#### [Questions]
[1] Answer these questions about the forum discussion of the LRS-B bomber, using only what it states:
(a) Where else does the poster from the ad campaign hang?
(b) What MTOW does the discussion give for the B-1B?
(c) What is the usual MTOW figure given for the FB-22?
[2] Please reproduce part of the forum discussion of the LRS-B bomber exactly, starting with "So is that subsonic" and going on through "FB-111A's 54 tonnes.".
[3] Carry on the forum discussion of the LRS-B bomber from its last post.

#### [Quoted passage]
Well, that's actually not video screencap, but one of the poster series from current NG ad campaign. Also hangs at Pentagon metro station among other NG ads.
 
So is that subsonic or supersonic airframe?

I guess that is the question about the LRS-B: supercruise or not? I'm tending to think that it'll be something in the same weight class as the TU-22, but with stealth and supercruise, but that's just a WAG.
 
DrRansom said:
I'm tending to think that it'll be something in the same weight class as the TU-22, but with stealth and supercruise, but that's just a WAG.

I have to agree with you -- Tu-22 is 90~ tonnes MTOW; vs 216 tonnes for a B-1B; and almost twice as much as the FB-111A's 54 tonnes.


That gives you a lot of room to play with (90 tonnes); yet it's significantly smaller than a full sized heavy strategic bomber; and thus has lower R&DTE costs including acquisition. That's going to be a key driver for everything we buy in the future -- cost -- as we are entering a cost constrained era.
 
Out of interest, what was the MTOW of the fb-22? Somewhere around the f-111 if I remember correctly, that's got to be short of what they are after... maybe a twin fb-22 ala f-82? :)
 
Yeah, the usual figure for the FB-22 was 54 tons MTOW, so right there with the F-111.

#### [Data]
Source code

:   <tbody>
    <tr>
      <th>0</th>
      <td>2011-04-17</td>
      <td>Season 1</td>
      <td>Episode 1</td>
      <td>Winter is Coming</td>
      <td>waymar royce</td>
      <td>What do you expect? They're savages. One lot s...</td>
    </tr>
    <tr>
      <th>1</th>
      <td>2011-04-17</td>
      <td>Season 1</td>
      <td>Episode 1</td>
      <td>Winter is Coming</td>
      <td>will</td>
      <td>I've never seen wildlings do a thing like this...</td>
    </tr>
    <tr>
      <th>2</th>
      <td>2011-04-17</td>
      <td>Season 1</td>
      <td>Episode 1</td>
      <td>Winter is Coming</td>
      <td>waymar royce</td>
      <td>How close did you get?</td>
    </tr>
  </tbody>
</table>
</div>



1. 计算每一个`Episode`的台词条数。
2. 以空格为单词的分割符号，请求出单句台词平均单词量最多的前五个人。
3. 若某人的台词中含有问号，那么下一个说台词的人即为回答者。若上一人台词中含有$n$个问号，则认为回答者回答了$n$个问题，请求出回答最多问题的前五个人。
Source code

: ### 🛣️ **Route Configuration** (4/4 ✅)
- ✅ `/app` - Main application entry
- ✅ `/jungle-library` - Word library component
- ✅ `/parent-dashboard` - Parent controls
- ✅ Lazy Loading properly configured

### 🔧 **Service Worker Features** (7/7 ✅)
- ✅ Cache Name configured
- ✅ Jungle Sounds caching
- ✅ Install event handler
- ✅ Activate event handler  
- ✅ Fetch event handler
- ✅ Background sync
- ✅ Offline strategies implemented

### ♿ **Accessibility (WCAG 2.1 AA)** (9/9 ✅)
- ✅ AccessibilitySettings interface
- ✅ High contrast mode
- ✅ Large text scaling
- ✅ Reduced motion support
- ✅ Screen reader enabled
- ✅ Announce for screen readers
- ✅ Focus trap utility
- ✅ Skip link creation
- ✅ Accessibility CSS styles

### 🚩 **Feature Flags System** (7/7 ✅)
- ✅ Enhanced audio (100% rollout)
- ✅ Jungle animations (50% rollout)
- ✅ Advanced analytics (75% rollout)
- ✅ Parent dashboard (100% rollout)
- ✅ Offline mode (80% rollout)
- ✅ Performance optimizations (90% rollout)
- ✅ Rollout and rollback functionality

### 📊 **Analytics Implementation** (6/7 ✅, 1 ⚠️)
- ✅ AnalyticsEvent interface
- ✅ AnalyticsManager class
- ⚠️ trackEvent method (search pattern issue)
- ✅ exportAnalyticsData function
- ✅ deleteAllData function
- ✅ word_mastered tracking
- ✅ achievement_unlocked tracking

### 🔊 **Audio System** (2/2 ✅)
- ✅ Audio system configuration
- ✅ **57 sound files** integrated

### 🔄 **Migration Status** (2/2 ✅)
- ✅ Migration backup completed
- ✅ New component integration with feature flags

#### [Responses per task]
[1]
(a) At the Pentagon metro station.
(b) 216 tonnes.
(c) 54 tons.

[2]
So is that subsonic or supersonic airframe?

I guess that is the question about the LRS-B: supercruise or not? I'm tending to think that it'll be something in the same weight class as the TU-22, but with stealth and supercruise, but that's just a WAG.
 
DrRansom said:
I'm tending to think that it'll be something in the same weight class as the TU-22, but with stealth and supercruise, but that's just a WAG.

I have to agree with you -- Tu-22 is 90~ tonnes MTOW; vs 216 tonnes for a B-1B; and almost twice as much as the FB-111A's 54 tonnes.

[3]
I've been thinking that the ideal weapon stowage for LRS-B would be a bay around 8-9 meters long and about 2 meters in diameter. That's sized for two small rotary launchers one in front of the other, each with four stations for 2000-lb weapons; or a single Massive Ordnance Penetrator (though that might stay a B-2 weapon, since it's so scarce). Total internal warload would be a max of 14 tons (for the MOP) but more usually 8 tons plus the rotary launchers. That's eight 2000-lb JDAM, JSOW, or JASSM or at least 32 SDBs. Maybe also have four external hardpoints for longer-range standoff missiles, if and when...
 
TomS said:
Yeah, the usual figure for the FB-22 was 54 tons MTOW, so right there with the F-111.
I've been thinking that the ideal weapon stowage for LRS-B would be a bay around 8-9 meters long and about 2 meters in diameter. That's sized for two small rotary launchers one in front of the other, each with four stations for 2000-lb weapons; or a single Massive Ordnance Penetrator (though that might stay a B-2 weapon, since it's so scarce). Total internal warload would be a max of 14 tons (for the MOP) but more usually 8 tons plus the rotary launchers. That's eight 2000-lb JDAM, JSOW, or JASSM or at least 32 SDBs. Maybe also have four external hardpoints for longer-range standoff missiles, if and when...

Way too small if they're looking to replace the B-52 and B-1B with it.
 
sferrin said:
Way too small if they're looking to replace the B-52 and B-1B with it.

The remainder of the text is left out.